= J. Edward Hall =

American politician

James Edward Hall (August 22, 1851 – May 3, 1889) was a socialist trade union organizer and politician. He is best remembered as one of the organizers of the New York Central Labor Union and one of the first American socialists nominated for high political office, heading the New York state ticket of the Socialist Labor Party of America as its candidate for Governor in 1888.

==Biography==

===Early years===
J. Edward Hall was born August 22, 1851, in Glen Cove which was then a village in Queens County, and is now a city in Nassau County on Long Island. He attended the common schools, and became a machinist by trade.

Hall helped to organized the national trade district of the Machinery Constructors union and was the secretary of that organization through 1888. He was also one of the organizers of the Central Labor Union of New York in 1882.

===Political career===
Hall was an early member of the American Section (i.e. English-speaking branch) of the Socialist Labor Party of America (SLP).

In the 1887 state election, Hall was nominated as the candidate of the Progressive Labor Party for Secretary of State after the previous nominee John Swinton declined and ran for the State Senate's 7th district election instead. In 1888, the Socialist Labor Party chose to run a state ticket under its own name for the first time and Hall was selected to head the ticket as candidate for Governor of New York, and polled 3,348 votes (about 0.25% of the total).

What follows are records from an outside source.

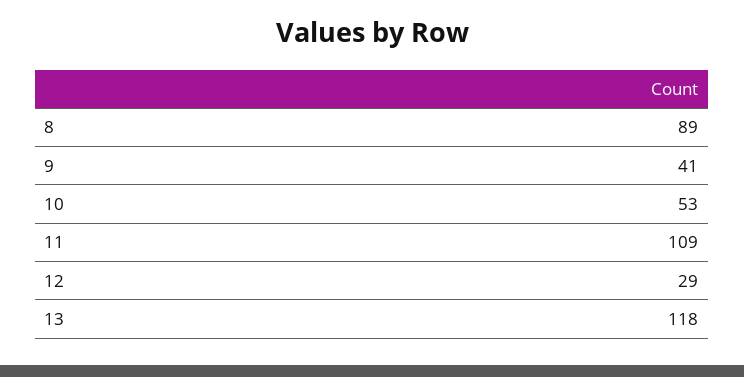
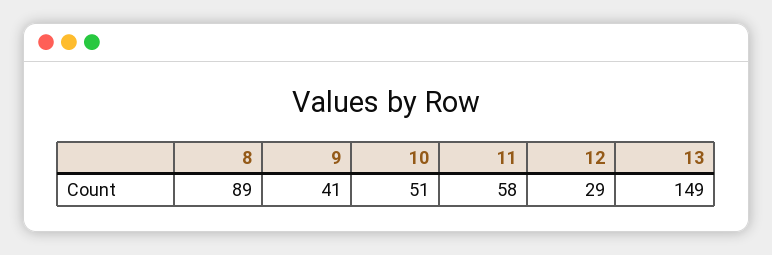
  {
    "8": 89,
    "9": 41,
-   "10": 53,
+   "10": 51,
-   "11": 109,
+   "11": 58,
    "12": 29,
-   "13": 118
+   "13": 149
  }

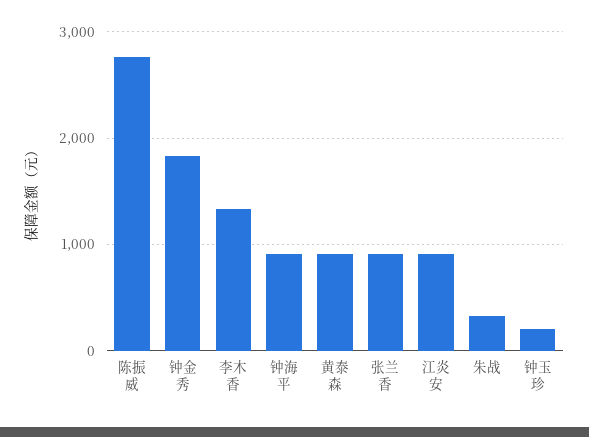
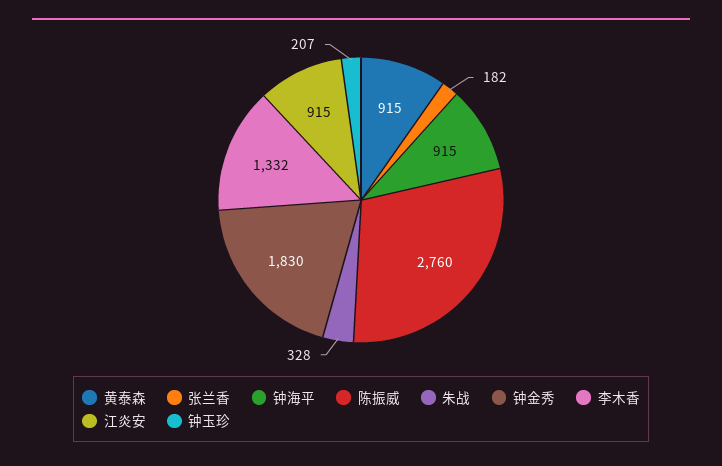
  {
    "陈振威": 2760,
    "钟金秀": 1830,
    "李木香": 1332,
    "钟海平": 915,
    "黄泰森": 915,
-   "张兰香": 900,
+   "张兰香": 182,
    "江炎安": 915,
    "朱战": 328,
    "钟玉珍": 207
  }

Although ill with the disease that would soon take his life, in the spring of 1889 Hall issued the call to establish the Nationalist Club of New York, "nationalism" being synonymous with nationalization/public ownership at that time. This organization drew the participation of Columbia University lecturer Daniel DeLeon, later a top leader of the SLP. Although too ill to attend its inaugural meeting, held Sunday, April 7, 1889, "a vote of thanks...for his untiring efforts in behalf of Nationalism," was passed by the meeting and an organization of more than 100 members immediately emerged.

===Death and legacy===
Hall died of tuberculosis at his residence at 1911 Third Avenue, on May 3, 1889. He left a widow and four children. His funeral was attended by hundreds of socialists from around New York and a parade of 500 escorted the carriage bearing the coffin to the ferry at Astoria, New York, from which the remains were taken to the crematory at Fresh Pond, Long Island.

==Works==
- The Place of Individualism in the Socialist System. New York: New York Labor News Co., 1888.
- "Standard Sophistries," Workmen's Advocate [New York], November 17, 1888.
- "The 'Press' Parrot," Workmen's Advocate [New York], November 17, 1888.